WORK INSTRUCTIONS:
Below are some records. Print exactly the lines between the one holding "Document page, 2001x1125 pixels." and the one holding "slide_number [152, 54, 563, 100]", inclusive, and nothing else.

START DATA EXCERPTS

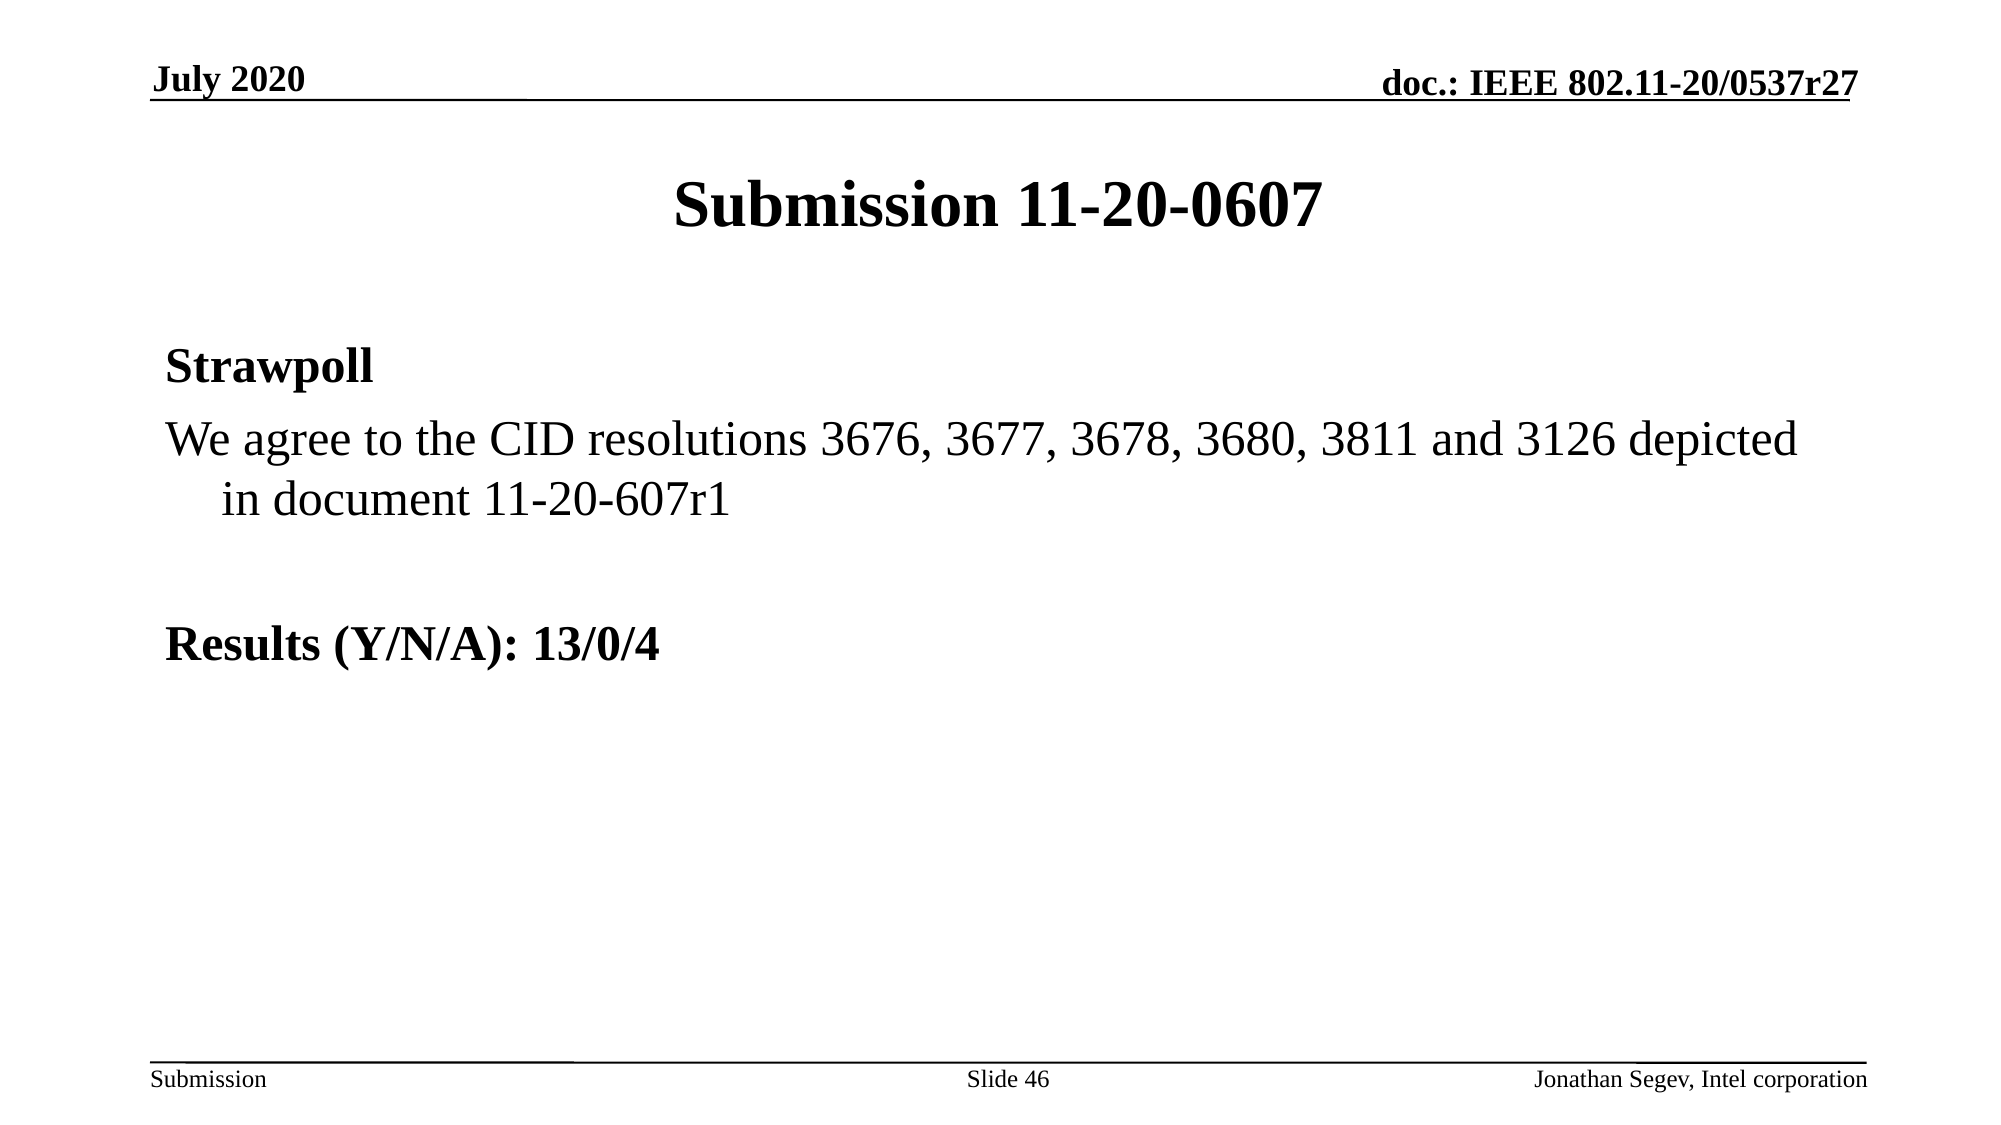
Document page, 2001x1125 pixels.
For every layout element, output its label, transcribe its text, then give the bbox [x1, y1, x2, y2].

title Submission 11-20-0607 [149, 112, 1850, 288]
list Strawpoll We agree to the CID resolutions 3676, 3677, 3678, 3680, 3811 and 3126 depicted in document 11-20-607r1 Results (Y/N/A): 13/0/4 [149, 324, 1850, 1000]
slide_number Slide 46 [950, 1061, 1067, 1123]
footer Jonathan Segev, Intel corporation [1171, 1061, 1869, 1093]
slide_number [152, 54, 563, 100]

END DATA EXCERPTS
START DATA EXCERPTS

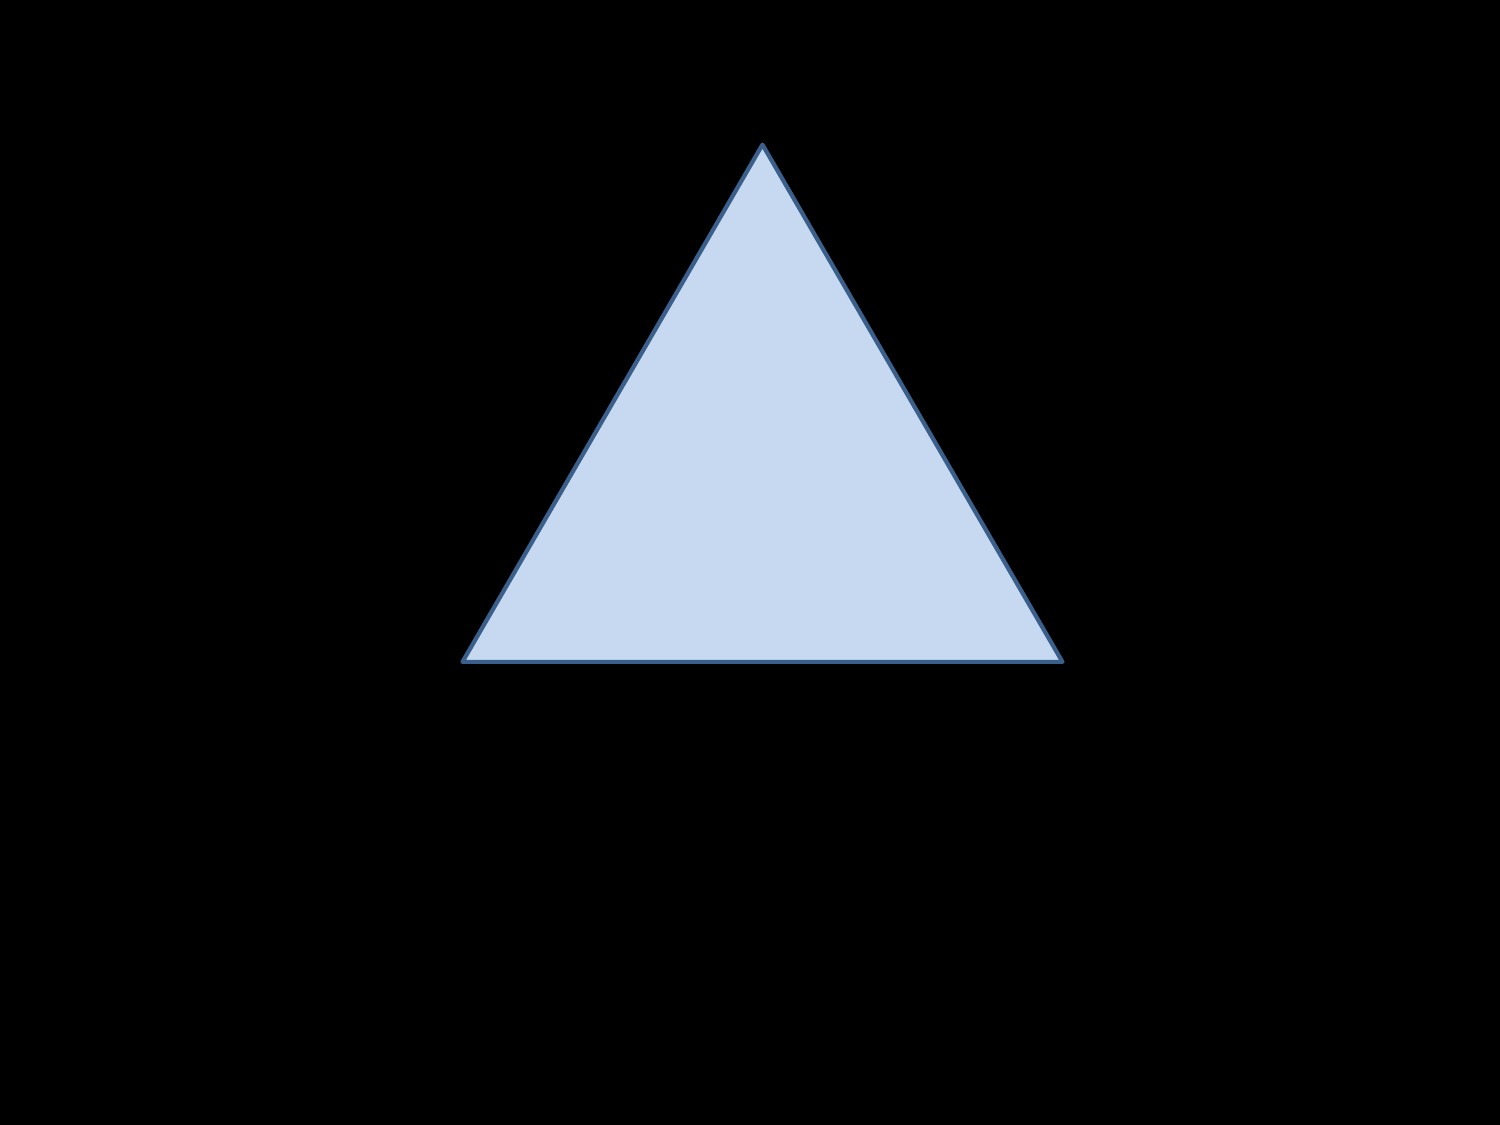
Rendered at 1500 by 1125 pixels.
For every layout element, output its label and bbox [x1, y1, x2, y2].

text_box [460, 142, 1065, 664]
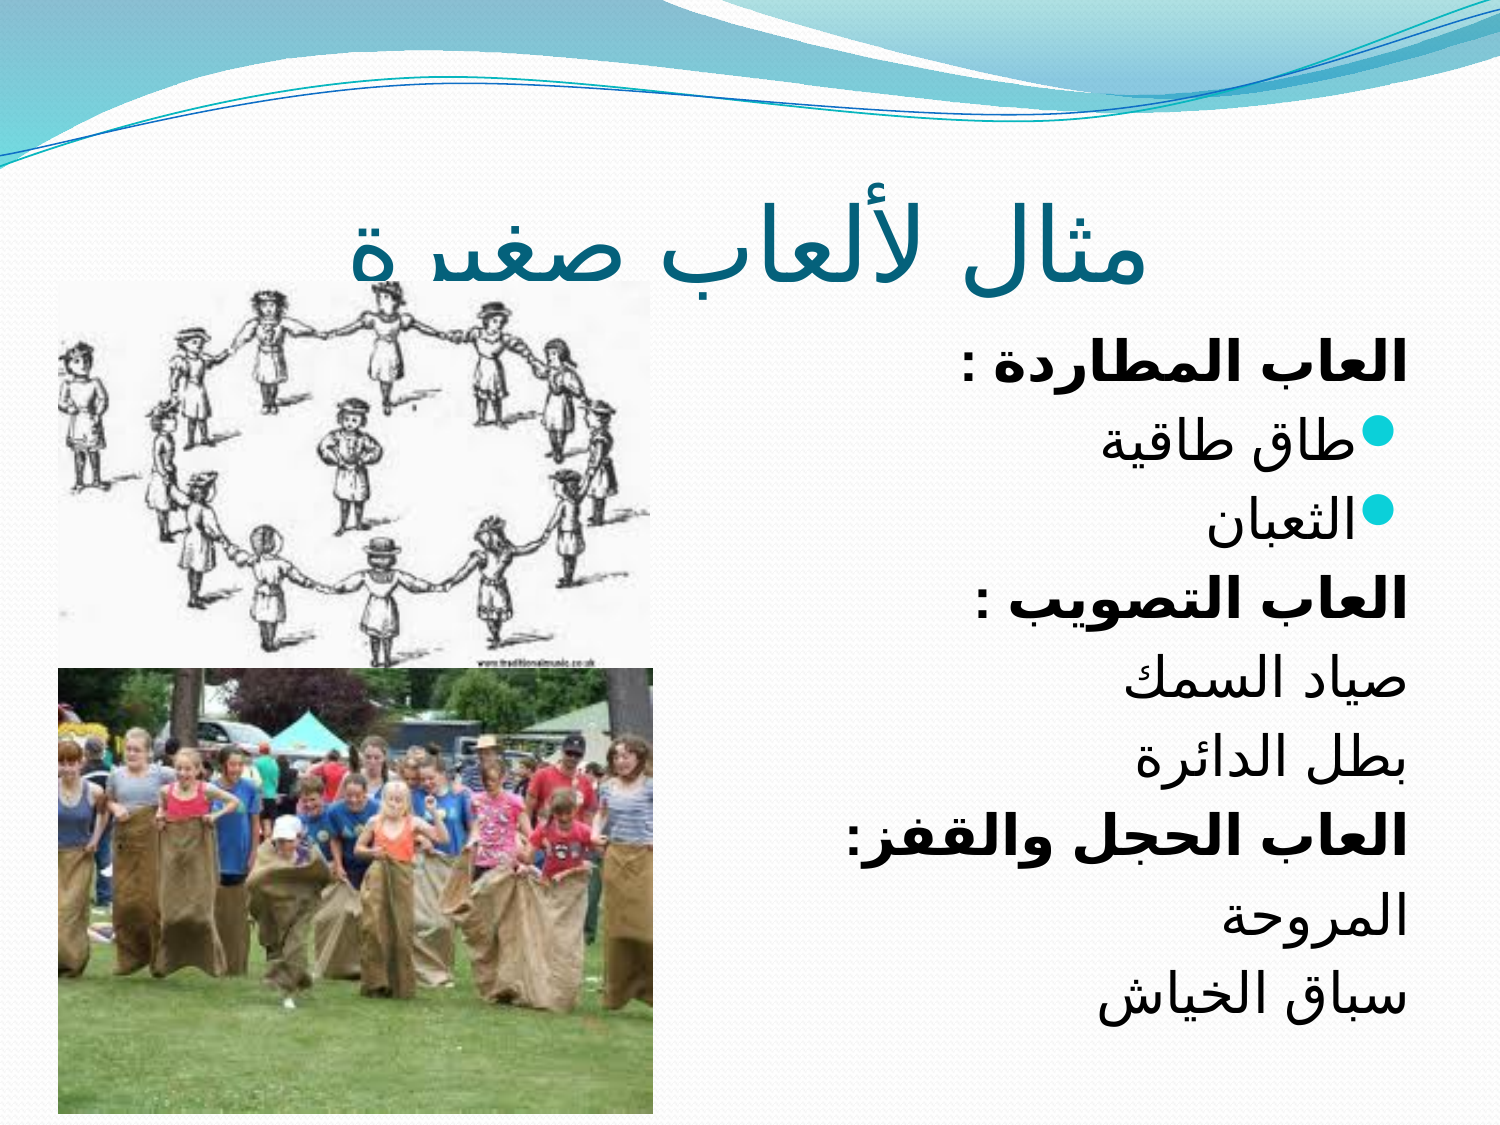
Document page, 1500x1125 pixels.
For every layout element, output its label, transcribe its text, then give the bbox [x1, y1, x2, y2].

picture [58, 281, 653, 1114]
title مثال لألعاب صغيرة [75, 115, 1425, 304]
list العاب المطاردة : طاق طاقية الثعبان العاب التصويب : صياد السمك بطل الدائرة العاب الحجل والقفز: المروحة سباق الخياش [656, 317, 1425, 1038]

END DATA EXCERPTS

RESULT FOR THIS EXERCISE:
Document page, 2001x1125 pixels.
For every layout element, output its label, transcribe its text, then give the bbox [x1, y1, x2, y2].

title Submission 11-20-0607 [149, 112, 1850, 288]
list Strawpoll We agree to the CID resolutions 3676, 3677, 3678, 3680, 3811 and 3126 depicted in document 11-20-607r1 Results (Y/N/A): 13/0/4 [149, 324, 1850, 1000]
slide_number Slide 46 [950, 1061, 1067, 1123]
footer Jonathan Segev, Intel corporation [1171, 1061, 1869, 1093]
slide_number [152, 54, 563, 100]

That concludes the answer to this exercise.